Révision totale de la Loi sur le CO2

Révision totale de la Loi sur le CO2 : C'est au pied du mur que l'on reconnaît le maçon

Voletant de conférence de presse en conférence internationale, Doris Leuthard va partout expliquant que la Suisse fait partie des bons élèves des Accords de Paris sur le climat. Pourtant le projet de révision totale de la Loi sur le CO2 montre à la fois les limites de cette prétention et celles des Accords eux-mêmes.

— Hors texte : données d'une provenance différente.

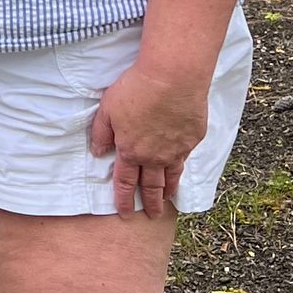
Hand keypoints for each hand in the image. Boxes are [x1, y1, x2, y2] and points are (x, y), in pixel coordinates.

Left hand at [89, 58, 212, 218]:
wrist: (172, 77)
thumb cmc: (136, 89)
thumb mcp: (108, 109)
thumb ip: (102, 133)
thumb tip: (99, 153)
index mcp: (131, 151)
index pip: (125, 182)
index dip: (123, 199)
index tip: (124, 212)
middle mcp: (154, 156)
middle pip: (151, 186)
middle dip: (149, 203)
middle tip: (151, 215)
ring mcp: (176, 149)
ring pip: (171, 177)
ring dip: (168, 190)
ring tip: (166, 200)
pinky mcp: (193, 138)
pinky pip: (185, 158)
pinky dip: (181, 168)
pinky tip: (180, 170)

Doris Leuthard signe l’Accord de Paris à New York, le 22 avril 2016 – UN Web TV

On l’a dit en son temps, les Accords de Paris sur le climat ne sont pas contraignants. Ce sont les Etats signataires qui définissent la manière dont ils pensent pouvoir répondre aux exigences du type «limitation à 2ºC de l’augmentation de la température moyenne du globe à la fin du siècle». En Suisse, le principal levier d’action sur les émissions de gaz à effet de serre (GES) est la Loi sur le CO2. La révision totale qu’en propose le Conseil fédéral ne permettra pas de répondre à l’objectif de limiter la hausse de la température à 2ºC. Sans parler de l’affaiblissement du projet auquel se livreront les Chambres fédérales.

Lever le pied du frein

Le Conseil fédéral propose certes une poursuite du ralentissement des émissions de GES, mais en levant un peu le pied par rapport à la période antérieure, correspondant aux engagements découlant du protocole de Kyoto. On continue de freiner, mais moins fort. Ce qui a pour effet de mettre hors de portée les objectifs des Accords de Paris. Selon le calcul fait par l’Alliance suisse pour le climat, il faudrait atteindre une réduction de 60 % des émissions de GES en Suisse en 2030. Le projet fédéral n’en vise que 30 %, y ajoutant 20 % supplémentaires provenant d’une baisse des émissions obtenue à l’étranger (par le biais des «attestations internationales»). Il manque donc une bonne moitié de la réduction nécessaire.

L’impasse des transports

Un bon exemple de cette manière de faire nous est fourni par les transports. Selon les chiffres du Conseil fédéral, ce secteur représente 32,1 % des GES en Suisse. Or l’essentiel de la réduction se fera par le biais de compensations à l’étranger, dont seront chargées les entreprises importatrices de carburant. Le régime des «attestations internationales» étant moins sévère que celui des anciens «certificats de réduction des émissions» et leurs règles devant encore être établies, on ne doute pas de l’efficience des mesures que prendront ces entreprises du secteur pétrolier…

Pour le reste, ce sont essentiellement des mesures concernant les émissions maximales de CO2 autorisées des voitures de tourisme qui seront prises, en coordination avec l’Union européenne. Aucune refonte de la conception d’ensemble de la mobilité n’est formulée. La bagnole reste reine, bien que ses producteurs aient longuement et récemment démontré leur mépris des contraintes légales («dieselgate»).

Le parlement fédéral débattra de ce projet de loi durant l’année 2018. Economiesuisse, qui veut que la réduction des émissions de CO2 se fasse le plus possible avec des «mesures rentables», a déjà demandé que les entreprises puissent choisir le lieu où les mesures de réduction seront prises. Le plus loin possible de tout contrôle, on suppose.